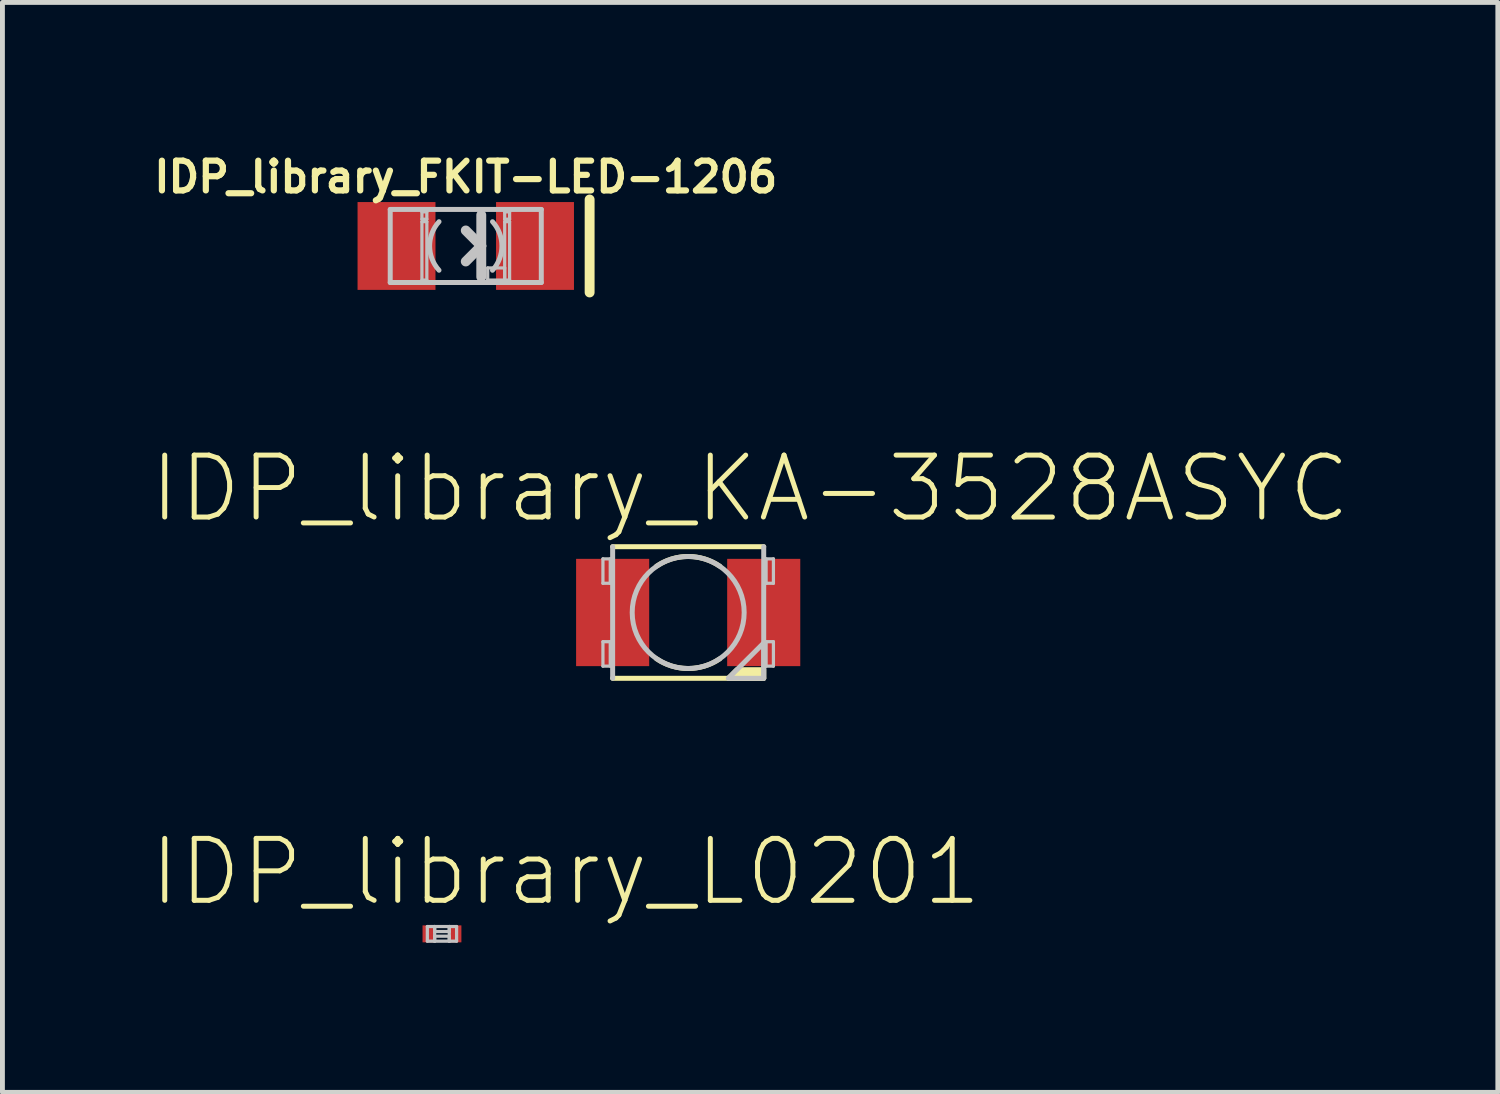
<source format=kicad_pcb>
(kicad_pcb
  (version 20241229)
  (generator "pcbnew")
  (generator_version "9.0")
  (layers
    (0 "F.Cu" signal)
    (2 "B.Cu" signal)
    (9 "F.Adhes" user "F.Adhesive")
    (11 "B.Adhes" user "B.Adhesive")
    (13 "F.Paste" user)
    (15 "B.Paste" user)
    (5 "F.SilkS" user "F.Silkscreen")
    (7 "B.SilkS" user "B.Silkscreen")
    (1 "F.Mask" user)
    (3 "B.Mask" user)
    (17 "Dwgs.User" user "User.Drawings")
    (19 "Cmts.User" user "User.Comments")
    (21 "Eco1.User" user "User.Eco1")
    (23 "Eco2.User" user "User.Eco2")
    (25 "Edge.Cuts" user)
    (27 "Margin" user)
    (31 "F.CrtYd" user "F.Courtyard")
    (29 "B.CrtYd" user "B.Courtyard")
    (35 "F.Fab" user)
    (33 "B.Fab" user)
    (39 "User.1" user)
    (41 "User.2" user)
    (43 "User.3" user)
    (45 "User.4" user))
  (footprint "IDP_library_KA-3528ASYC"
    (layer "F.Cu")
    (at 11.062 9.51)
    (property "Reference" "IDP_library_KA-3528ASYC" (at 1.27 -2.54 0) (layer "F.SilkS") (effects (font (size 1.27 1.27) (thickness 0.102))))
    (attr smd)
    (fp_line (start -1.549 -1.349) (end 1.549 -1.349) (stroke (width 0.102) (type solid)) (layer "F.SilkS"))
    (fp_line (start 1.549 1.349) (end -1.549 1.349) (stroke (width 0.102) (type solid)) (layer "F.SilkS"))
    (fp_arc (start -0.6477 -0.94996) (mid 0.001112 -1.148876) (end 0.649539 -0.94871) (stroke (width 0.1016) (type solid)) (layer "F.SilkS"))
    (fp_arc (start 0.6477 0.94996) (mid -0.001112 1.148876) (end -0.649539 0.94871) (stroke (width 0.1016) (type solid)) (layer "F.SilkS"))
    (fp_poly (pts (xy 1.549 1.349) (xy 1.549 1.173) (xy 0.998 1.173) (xy 0.823 1.349) (xy 1.549 1.349)) (stroke (width 0.102) (type solid)) (fill yes) (layer "F.SilkS"))
    (fp_line (start -1.748 -1.1) (end -1.598 -1.1) (stroke (width 0.066) (type solid)) (layer "Dwgs.User"))
    (fp_line (start -1.748 -0.599) (end -1.748 -1.1) (stroke (width 0.066) (type solid)) (layer "Dwgs.User"))
    (fp_line (start -1.748 -0.599) (end -1.598 -0.599) (stroke (width 0.066) (type solid)) (layer "Dwgs.User"))
    (fp_line (start -1.748 0.599) (end -1.598 0.599) (stroke (width 0.066) (type solid)) (layer "Dwgs.User"))
    (fp_line (start -1.748 1.1) (end -1.748 0.599) (stroke (width 0.066) (type solid)) (layer "Dwgs.User"))
    (fp_line (start -1.748 1.1) (end -1.598 1.1) (stroke (width 0.066) (type solid)) (layer "Dwgs.User"))
    (fp_line (start -1.598 -0.599) (end -1.598 -1.1) (stroke (width 0.066) (type solid)) (layer "Dwgs.User"))
    (fp_line (start -1.598 1.1) (end -1.598 0.599) (stroke (width 0.066) (type solid)) (layer "Dwgs.User"))
    (fp_line (start -1.549 1.349) (end -1.549 -1.349) (stroke (width 0.102) (type solid)) (layer "Dwgs.User"))
    (fp_line (start 1.549 -1.349) (end 1.549 1.349) (stroke (width 0.102) (type solid)) (layer "Dwgs.User"))
    (fp_line (start 1.598 -1.1) (end 1.598 -0.599) (stroke (width 0.066) (type solid)) (layer "Dwgs.User"))
    (fp_line (start 1.598 0.599) (end 1.598 1.1) (stroke (width 0.066) (type solid)) (layer "Dwgs.User"))
    (fp_line (start 1.748 -1.1) (end 1.598 -1.1) (stroke (width 0.066) (type solid)) (layer "Dwgs.User"))
    (fp_line (start 1.748 -1.1) (end 1.748 -0.599) (stroke (width 0.066) (type solid)) (layer "Dwgs.User"))
    (fp_line (start 1.748 -0.599) (end 1.598 -0.599) (stroke (width 0.066) (type solid)) (layer "Dwgs.User"))
    (fp_line (start 1.748 0.599) (end 1.598 0.599) (stroke (width 0.066) (type solid)) (layer "Dwgs.User"))
    (fp_line (start 1.748 0.599) (end 1.748 1.1) (stroke (width 0.066) (type solid)) (layer "Dwgs.User"))
    (fp_line (start 1.748 1.1) (end 1.598 1.1) (stroke (width 0.066) (type solid)) (layer "Dwgs.User"))
    (fp_circle (center 0 0) (end 0 -1.148) (stroke (width 0.102) (type solid)) (fill no) (layer "Dwgs.User"))
    (fp_poly (pts (xy 1.549 1.349) (xy 1.549 0.625) (xy 0.823 1.349) (xy 1.549 1.349)) (stroke (width 0.102) (type solid)) (fill no) (layer "Dwgs.User"))
    (pad "A" smd rect (at -1.549 0) (size 1.499 2.2) (layers "F.Cu" "F.Mask" "F.Paste"))
    (pad "C" smd rect (at 1.549 0) (size 1.499 2.2) (layers "F.Cu" "F.Mask" "F.Paste")))
  (footprint "IDP_library_FKIT-LED-1206"
    (layer "F.Cu")
    (at 6.501 1.994)
    (property "Reference" "IDP_library_FKIT-LED-1206" (at 0 -1.415 0) (layer "F.SilkS") (effects (font (size 0.61 0.61) (thickness 0.127))))
    (attr smd)
    (fp_line (start 2.54 -0.953) (end 2.54 0.953) (stroke (width 0.203) (type solid)) (layer "F.SilkS"))
    (fp_line (start -1.549 -0.749) (end 1.549 -0.749) (stroke (width 0.102) (type solid)) (layer "Dwgs.User"))
    (fp_line (start -1.549 0.749) (end -1.549 -0.749) (stroke (width 0.102) (type solid)) (layer "Dwgs.User"))
    (fp_line (start -0.899 -0.699) (end -0.798 -0.699) (stroke (width 0.066) (type solid)) (layer "Dwgs.User"))
    (fp_line (start -0.899 -0.549) (end -0.899 -0.699) (stroke (width 0.066) (type solid)) (layer "Dwgs.User"))
    (fp_line (start -0.899 -0.549) (end -0.798 -0.549) (stroke (width 0.066) (type solid)) (layer "Dwgs.User"))
    (fp_line (start -0.899 -0.498) (end -0.798 -0.498) (stroke (width 0.066) (type solid)) (layer "Dwgs.User"))
    (fp_line (start -0.899 0.699) (end -0.899 -0.498) (stroke (width 0.066) (type solid)) (layer "Dwgs.User"))
    (fp_line (start -0.899 0.699) (end -0.798 0.699) (stroke (width 0.066) (type solid)) (layer "Dwgs.User"))
    (fp_line (start -0.798 -0.549) (end -0.798 -0.699) (stroke (width 0.066) (type solid)) (layer "Dwgs.User"))
    (fp_line (start -0.798 0.699) (end -0.798 -0.498) (stroke (width 0.066) (type solid)) (layer "Dwgs.User"))
    (fp_line (start 0.318 -0.635) (end 0.318 0) (stroke (width 0.203) (type solid)) (layer "Dwgs.User"))
    (fp_line (start 0.318 0) (end 0 -0.318) (stroke (width 0.203) (type solid)) (layer "Dwgs.User"))
    (fp_line (start 0.318 0) (end 0 0.318) (stroke (width 0.203) (type solid)) (layer "Dwgs.User"))
    (fp_line (start 0.318 0) (end 0.318 0.635) (stroke (width 0.203) (type solid)) (layer "Dwgs.User"))
    (fp_line (start 0.45 0.45) (end 0.798 0.45) (stroke (width 0.066) (type solid)) (layer "Dwgs.User"))
    (fp_line (start 0.45 0.699) (end 0.45 0.45) (stroke (width 0.066) (type solid)) (layer "Dwgs.User"))
    (fp_line (start 0.45 0.699) (end 0.798 0.699) (stroke (width 0.066) (type solid)) (layer "Dwgs.User"))
    (fp_line (start 0.798 -0.699) (end 0.899 -0.699) (stroke (width 0.066) (type solid)) (layer "Dwgs.User"))
    (fp_line (start 0.798 -0.549) (end 0.798 -0.699) (stroke (width 0.066) (type solid)) (layer "Dwgs.User"))
    (fp_line (start 0.798 -0.549) (end 0.899 -0.549) (stroke (width 0.066) (type solid)) (layer "Dwgs.User"))
    (fp_line (start 0.798 -0.498) (end 0.899 -0.498) (stroke (width 0.066) (type solid)) (layer "Dwgs.User"))
    (fp_line (start 0.798 0.699) (end 0.798 -0.498) (stroke (width 0.066) (type solid)) (layer "Dwgs.User"))
    (fp_line (start 0.798 0.699) (end 0.798 0.45) (stroke (width 0.066) (type solid)) (layer "Dwgs.User"))
    (fp_line (start 0.798 0.699) (end 0.899 0.699) (stroke (width 0.066) (type solid)) (layer "Dwgs.User"))
    (fp_line (start 0.899 -0.549) (end 0.899 -0.699) (stroke (width 0.066) (type solid)) (layer "Dwgs.User"))
    (fp_line (start 0.899 0.699) (end 0.899 -0.498) (stroke (width 0.066) (type solid)) (layer "Dwgs.User"))
    (fp_line (start 1.549 -0.749) (end 1.549 0.749) (stroke (width 0.102) (type solid)) (layer "Dwgs.User"))
    (fp_line (start 1.549 0.749) (end -1.549 0.749) (stroke (width 0.102) (type solid)) (layer "Dwgs.User"))
    (fp_arc (start -0.54864 0.49784) (mid -0.740844 -0.000377) (end -0.548133 -0.498398) (stroke (width 0.1016) (type solid)) (layer "Dwgs.User"))
    (fp_arc (start 0.54864 -0.49784) (mid 0.740844 0.000377) (end 0.548133 0.498398) (stroke (width 0.1016) (type solid)) (layer "Dwgs.User"))
    (pad "A" smd rect (at -1.42 0) (size 1.598 1.801) (layers "F.Cu" "F.Mask" "F.Paste"))
    (pad "C" smd rect (at 1.42 0) (size 1.598 1.801) (layers "F.Cu" "F.Mask" "F.Paste")))
  (footprint "IDP_library_L0201"
    (layer "F.Cu")
    (at 6.013 16.1)
    (property "Reference" "IDP_library_L0201" (at 2.54 -1.27 0) (layer "F.SilkS") (effects (font (size 1.27 1.27) (thickness 0.102))))
    (attr smd)
    (fp_line (start -0.3 -0.15) (end -0.15 -0.15) (stroke (width 0.066) (type solid)) (layer "Dwgs.User"))
    (fp_line (start -0.3 0.15) (end -0.3 -0.15) (stroke (width 0.066) (type solid)) (layer "Dwgs.User"))
    (fp_line (start -0.3 0.15) (end -0.15 0.15) (stroke (width 0.066) (type solid)) (layer "Dwgs.User"))
    (fp_line (start -0.15 -0.15) (end 0.15 -0.15) (stroke (width 0.066) (type solid)) (layer "Dwgs.User"))
    (fp_line (start -0.15 -0.048) (end -0.15 -0.15) (stroke (width 0.066) (type solid)) (layer "Dwgs.User"))
    (fp_line (start -0.15 -0.048) (end 0.15 -0.048) (stroke (width 0.066) (type solid)) (layer "Dwgs.User"))
    (fp_line (start -0.15 0.048) (end 0.15 0.048) (stroke (width 0.066) (type solid)) (layer "Dwgs.User"))
    (fp_line (start -0.15 0.15) (end -0.15 -0.15) (stroke (width 0.066) (type solid)) (layer "Dwgs.User"))
    (fp_line (start -0.15 0.15) (end -0.15 0.048) (stroke (width 0.066) (type solid)) (layer "Dwgs.User"))
    (fp_line (start -0.15 0.15) (end 0.15 0.15) (stroke (width 0.066) (type solid)) (layer "Dwgs.User"))
    (fp_line (start 0.15 -0.15) (end 0.3 -0.15) (stroke (width 0.066) (type solid)) (layer "Dwgs.User"))
    (fp_line (start 0.15 -0.048) (end 0.15 -0.15) (stroke (width 0.066) (type solid)) (layer "Dwgs.User"))
    (fp_line (start 0.15 0.15) (end 0.15 -0.15) (stroke (width 0.066) (type solid)) (layer "Dwgs.User"))
    (fp_line (start 0.15 0.15) (end 0.15 0.048) (stroke (width 0.066) (type solid)) (layer "Dwgs.User"))
    (fp_line (start 0.15 0.15) (end 0.3 0.15) (stroke (width 0.066) (type solid)) (layer "Dwgs.User"))
    (fp_line (start 0.3 0.15) (end 0.3 -0.15) (stroke (width 0.066) (type solid)) (layer "Dwgs.User"))
    (pad "1" smd rect (at -0.274 0) (size 0.249 0.348) (layers "F.Cu" "F.Mask" "F.Paste"))
    (pad "2" smd rect (at 0.274 0) (size 0.249 0.348) (layers "F.Cu" "F.Mask" "F.Paste")))
  (gr_rect
    (start -3 -3)
    (end 27.665 19.35)
    (stroke (width 0.1) (type default))
    (fill no)
    (layer "Edge.Cuts")))
</source>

**Your goal:**
The required output is every line from the beginning of the material above through the line with "(at 11.062 9.51)", exact and without pictures.

**Result:**
<source format=kicad_pcb>
(kicad_pcb
  (version 20241229)
  (generator "pcbnew")
  (generator_version "9.0")
  (layers
    (0 "F.Cu" signal)
    (2 "B.Cu" signal)
    (9 "F.Adhes" user "F.Adhesive")
    (11 "B.Adhes" user "B.Adhesive")
    (13 "F.Paste" user)
    (15 "B.Paste" user)
    (5 "F.SilkS" user "F.Silkscreen")
    (7 "B.SilkS" user "B.Silkscreen")
    (1 "F.Mask" user)
    (3 "B.Mask" user)
    (17 "Dwgs.User" user "User.Drawings")
    (19 "Cmts.User" user "User.Comments")
    (21 "Eco1.User" user "User.Eco1")
    (23 "Eco2.User" user "User.Eco2")
    (25 "Edge.Cuts" user)
    (27 "Margin" user)
    (31 "F.CrtYd" user "F.Courtyard")
    (29 "B.CrtYd" user "B.Courtyard")
    (35 "F.Fab" user)
    (33 "B.Fab" user)
    (39 "User.1" user)
    (41 "User.2" user)
    (43 "User.3" user)
    (45 "User.4" user))
  (footprint "IDP_library_KA-3528ASYC"
    (layer "F.Cu")
    (at 11.062 9.51)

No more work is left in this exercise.